- Aim of the task -
Please rewrite the rows below with "series" changed to "data line" everywhere, keeping everything else the same and leaving out the pictures.
------ Exercise input
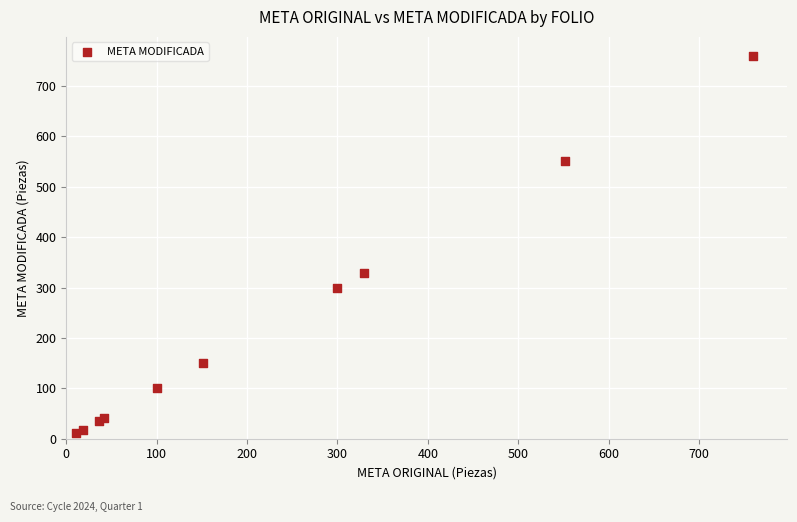

What Y value in the scatter plot is closest to 385?

329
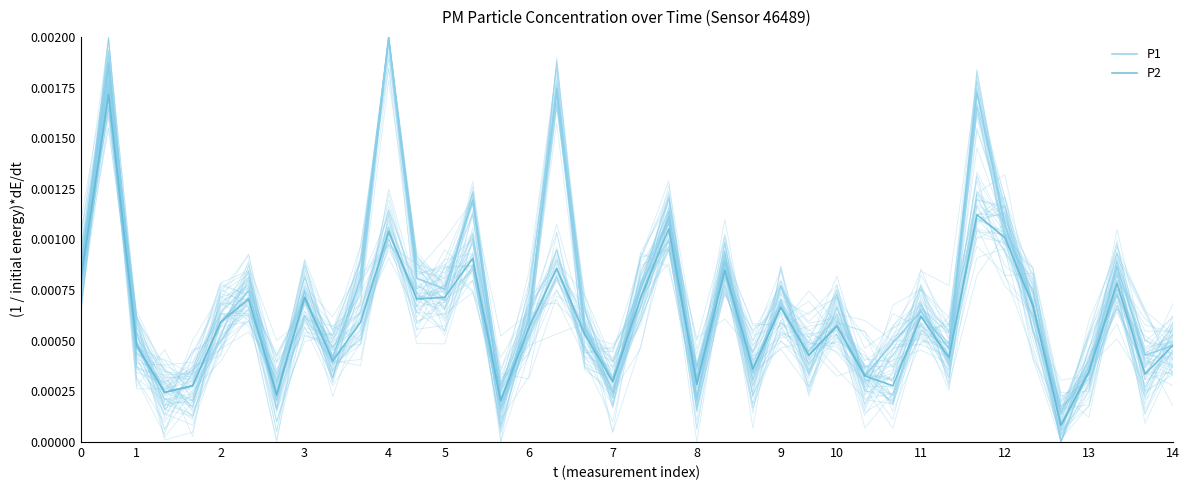

Between 6 and 12, which series saw the biggest shift?

P1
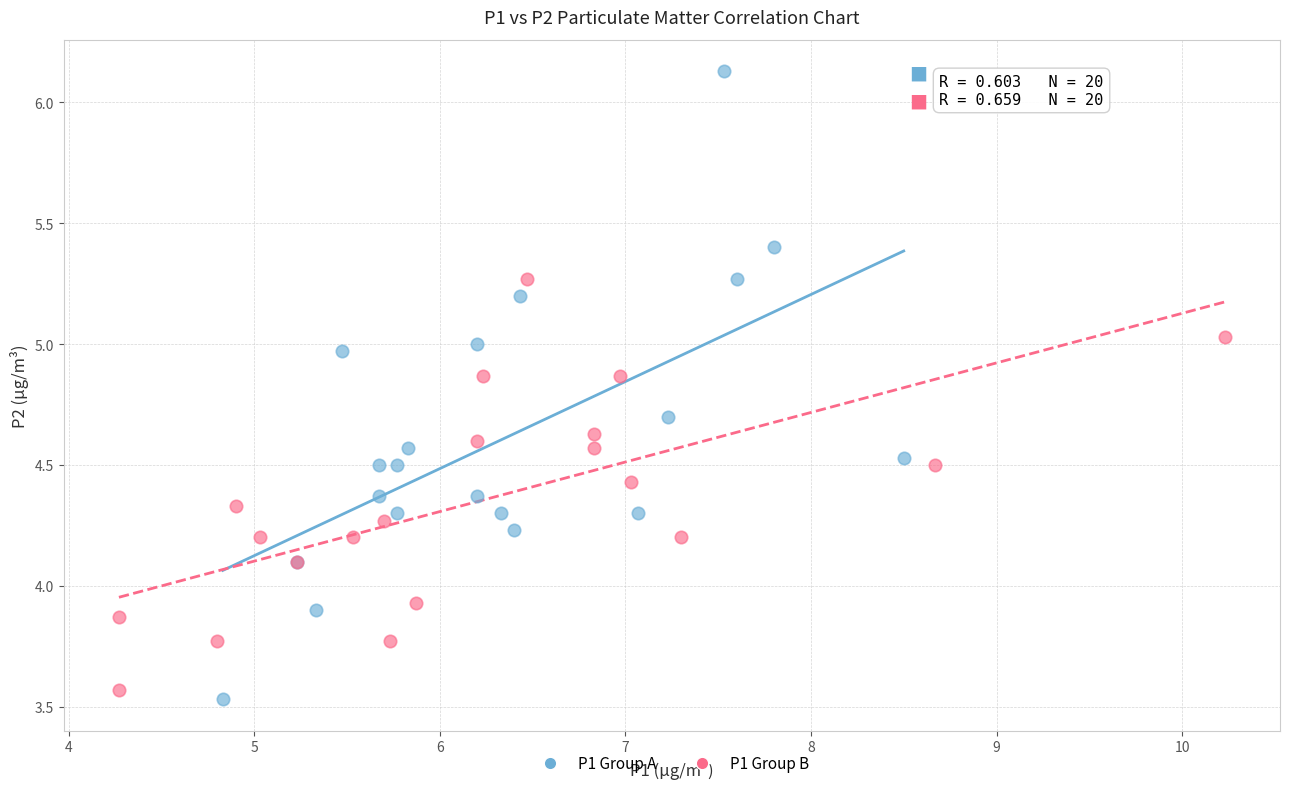

Which series reaches the maximum Y coordinate?

P1 Group A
------------
- Exercise response -
What Y value in the scatter plot is closest to 385?

329

Between 6 and 12, which data line saw the biggest shift?

P1

Which data line reaches the maximum Y coordinate?

P1 Group A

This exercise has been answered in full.